These days quite a few people are frustrated with President Obama’s failure to challenge conservative ideology. The spending freeze — about which the best thing you can say in its favor is that it’s a transparently cynical PR stunt — has, for many, been the final straw: rhetorically, it’s a complete concession to Reaganism.[...]
There was a lot of delusion among progressives who convinced themselves, in the face of clear evidence to the contrary, that Obama was a strong champion of their values. He wasn’t and isn’t.
That doesn’t mean that there’s no difference between the parties, that everything would have been the same if McCain had won. But progressives are in the process of losing a big chance to change the narrative, and that’s largely because they have a leader who never had any inclination to do so.
Agreed in every point, reserving the right to question that last paragraph. If Obama never had any inclination to change the narrative (and I agree that he didn’t), then what “big chance” to change it are the progressives in the process of losing? We have Kucinich and Feingold. That’s pretty much it. And I don’t see that they have any chance of doing anything at all.

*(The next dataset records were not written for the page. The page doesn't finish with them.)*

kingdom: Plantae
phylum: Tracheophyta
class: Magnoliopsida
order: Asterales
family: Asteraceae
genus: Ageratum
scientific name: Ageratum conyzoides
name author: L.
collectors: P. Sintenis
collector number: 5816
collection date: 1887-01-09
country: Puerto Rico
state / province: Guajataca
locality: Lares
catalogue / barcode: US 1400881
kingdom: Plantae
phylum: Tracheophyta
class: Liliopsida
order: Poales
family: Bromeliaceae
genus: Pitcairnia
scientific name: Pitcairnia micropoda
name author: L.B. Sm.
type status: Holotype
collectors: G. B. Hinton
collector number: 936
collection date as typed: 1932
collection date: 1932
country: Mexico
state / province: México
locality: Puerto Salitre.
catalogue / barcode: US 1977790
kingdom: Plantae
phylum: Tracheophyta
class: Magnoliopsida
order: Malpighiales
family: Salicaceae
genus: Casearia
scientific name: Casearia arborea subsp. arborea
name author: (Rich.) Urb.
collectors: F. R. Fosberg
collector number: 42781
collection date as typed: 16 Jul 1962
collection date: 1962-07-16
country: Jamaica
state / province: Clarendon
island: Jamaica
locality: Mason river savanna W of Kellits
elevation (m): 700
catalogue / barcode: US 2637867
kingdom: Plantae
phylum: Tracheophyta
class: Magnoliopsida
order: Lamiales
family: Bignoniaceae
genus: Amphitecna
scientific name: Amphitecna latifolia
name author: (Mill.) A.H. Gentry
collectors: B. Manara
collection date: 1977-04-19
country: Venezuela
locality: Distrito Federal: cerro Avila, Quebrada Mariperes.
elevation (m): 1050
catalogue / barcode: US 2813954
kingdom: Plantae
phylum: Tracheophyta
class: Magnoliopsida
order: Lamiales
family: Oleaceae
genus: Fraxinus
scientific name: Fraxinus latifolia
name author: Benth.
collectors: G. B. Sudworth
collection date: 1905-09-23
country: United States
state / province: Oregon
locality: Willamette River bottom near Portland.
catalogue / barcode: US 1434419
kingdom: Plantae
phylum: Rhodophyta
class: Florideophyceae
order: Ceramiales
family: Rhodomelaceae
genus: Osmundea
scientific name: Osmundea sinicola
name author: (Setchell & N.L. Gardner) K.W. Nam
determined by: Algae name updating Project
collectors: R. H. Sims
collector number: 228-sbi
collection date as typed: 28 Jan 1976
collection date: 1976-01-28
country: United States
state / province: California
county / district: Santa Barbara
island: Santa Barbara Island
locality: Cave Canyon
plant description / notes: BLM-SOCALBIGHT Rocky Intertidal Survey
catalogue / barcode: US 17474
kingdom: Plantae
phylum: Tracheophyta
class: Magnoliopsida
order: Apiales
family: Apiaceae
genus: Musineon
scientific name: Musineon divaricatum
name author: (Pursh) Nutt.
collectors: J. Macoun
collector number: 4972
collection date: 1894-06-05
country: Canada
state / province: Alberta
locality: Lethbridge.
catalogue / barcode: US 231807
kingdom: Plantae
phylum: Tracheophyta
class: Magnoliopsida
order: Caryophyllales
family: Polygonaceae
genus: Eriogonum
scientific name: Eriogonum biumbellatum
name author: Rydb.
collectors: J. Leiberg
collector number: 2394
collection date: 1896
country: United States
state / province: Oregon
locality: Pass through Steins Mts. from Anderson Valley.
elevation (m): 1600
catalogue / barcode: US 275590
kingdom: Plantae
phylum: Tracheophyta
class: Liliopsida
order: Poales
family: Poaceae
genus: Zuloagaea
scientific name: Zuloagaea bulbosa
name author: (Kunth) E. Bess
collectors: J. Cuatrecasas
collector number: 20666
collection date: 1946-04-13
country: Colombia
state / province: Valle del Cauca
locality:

I have latched on to the “irrelevant” adjective for Obama from something I read recently, and now I have read a comment on this Paul Krugman post, it caused me to think, “Bingo!” This one doesn’t negate the irrelevancy charge, but it does describe very well another aspect I sense of the man:
I have come to the conclusion that Barrack Obama is America's single most inspirational social climber. – Michael Fonda, Shelton, WA
I am getting the help I need to circle in on an accurate characterization of the O.